*Supplied data:*
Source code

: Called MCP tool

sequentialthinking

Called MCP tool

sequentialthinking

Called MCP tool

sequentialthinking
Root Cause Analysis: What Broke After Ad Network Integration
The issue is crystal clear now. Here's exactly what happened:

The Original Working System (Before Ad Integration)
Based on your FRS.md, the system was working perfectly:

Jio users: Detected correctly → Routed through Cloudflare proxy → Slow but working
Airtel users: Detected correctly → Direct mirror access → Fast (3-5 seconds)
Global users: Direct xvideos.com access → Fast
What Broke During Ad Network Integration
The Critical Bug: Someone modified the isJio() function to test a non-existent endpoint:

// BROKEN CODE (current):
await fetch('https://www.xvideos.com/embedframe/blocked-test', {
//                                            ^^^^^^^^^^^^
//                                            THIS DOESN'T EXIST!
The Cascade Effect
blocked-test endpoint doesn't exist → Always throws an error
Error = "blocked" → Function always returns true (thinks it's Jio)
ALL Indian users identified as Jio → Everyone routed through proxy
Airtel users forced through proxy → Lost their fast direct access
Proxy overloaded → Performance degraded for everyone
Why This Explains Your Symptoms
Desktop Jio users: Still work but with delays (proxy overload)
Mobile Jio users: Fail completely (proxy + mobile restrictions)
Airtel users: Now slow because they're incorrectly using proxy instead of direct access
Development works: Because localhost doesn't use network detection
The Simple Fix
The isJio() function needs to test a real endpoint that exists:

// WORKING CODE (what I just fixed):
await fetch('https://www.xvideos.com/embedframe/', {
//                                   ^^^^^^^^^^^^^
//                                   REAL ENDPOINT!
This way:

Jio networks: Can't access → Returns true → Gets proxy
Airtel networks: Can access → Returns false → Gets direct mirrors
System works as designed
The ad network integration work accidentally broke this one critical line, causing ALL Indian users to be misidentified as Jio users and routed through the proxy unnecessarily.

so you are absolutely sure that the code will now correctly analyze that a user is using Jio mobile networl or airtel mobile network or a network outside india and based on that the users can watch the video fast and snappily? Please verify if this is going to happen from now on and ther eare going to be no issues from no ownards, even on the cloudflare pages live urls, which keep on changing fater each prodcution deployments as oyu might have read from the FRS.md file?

*Task description:* The records above should be repeated word for word.

*Answer to the problem:*
Source code

: Called MCP tool

sequentialthinking

Called MCP tool

sequentialthinking

Called MCP tool

sequentialthinking
Root Cause Analysis: What Broke After Ad Network Integration
The issue is crystal clear now. Here's exactly what happened:

The Original Working System (Before Ad Integration)
Based on your FRS.md, the system was working perfectly:

Jio users: Detected correctly → Routed through Cloudflare proxy → Slow but working
Airtel users: Detected correctly → Direct mirror access → Fast (3-5 seconds)
Global users: Direct xvideos.com access → Fast
What Broke During Ad Network Integration
The Critical Bug: Someone modified the isJio() function to test a non-existent endpoint:

// BROKEN CODE (current):
await fetch('https://www.xvideos.com/embedframe/blocked-test', {
//                                            ^^^^^^^^^^^^
//                                            THIS DOESN'T EXIST!
The Cascade Effect
blocked-test endpoint doesn't exist → Always throws an error
Error = "blocked" → Function always returns true (thinks it's Jio)
ALL Indian users identified as Jio → Everyone routed through proxy
Airtel users forced through proxy → Lost their fast direct access
Proxy overloaded → Performance degraded for everyone
Why This Explains Your Symptoms
Desktop Jio users: Still work but with delays (proxy overload)
Mobile Jio users: Fail completely (proxy + mobile restrictions)
Airtel users: Now slow because they're incorrectly using proxy instead of direct access
Development works: Because localhost doesn't use network detection
The Simple Fix
The isJio() function needs to test a real endpoint that exists:

// WORKING CODE (what I just fixed):
await fetch('https://www.xvideos.com/embedframe/', {
//                                   ^^^^^^^^^^^^^
//                                   REAL ENDPOINT!
This way:

Jio networks: Can't access → Returns true → Gets proxy
Airtel networks: Can access → Returns false → Gets direct mirrors
System works as designed
The ad network integration work accidentally broke this one critical line, causing ALL Indian users to be misidentified as Jio users and routed through the proxy unnecessarily.

so you are absolutely sure that the code will now correctly analyze that a user is using Jio mobile networl or airtel mobile network or a network outside india and based on that the users can watch the video fast and snappily? Please verify if this is going to happen from now on and ther eare going to be no issues from no ownards, even on the cloudflare pages live urls, which keep on changing fater each prodcution deployments as oyu might have read from the FRS.md file?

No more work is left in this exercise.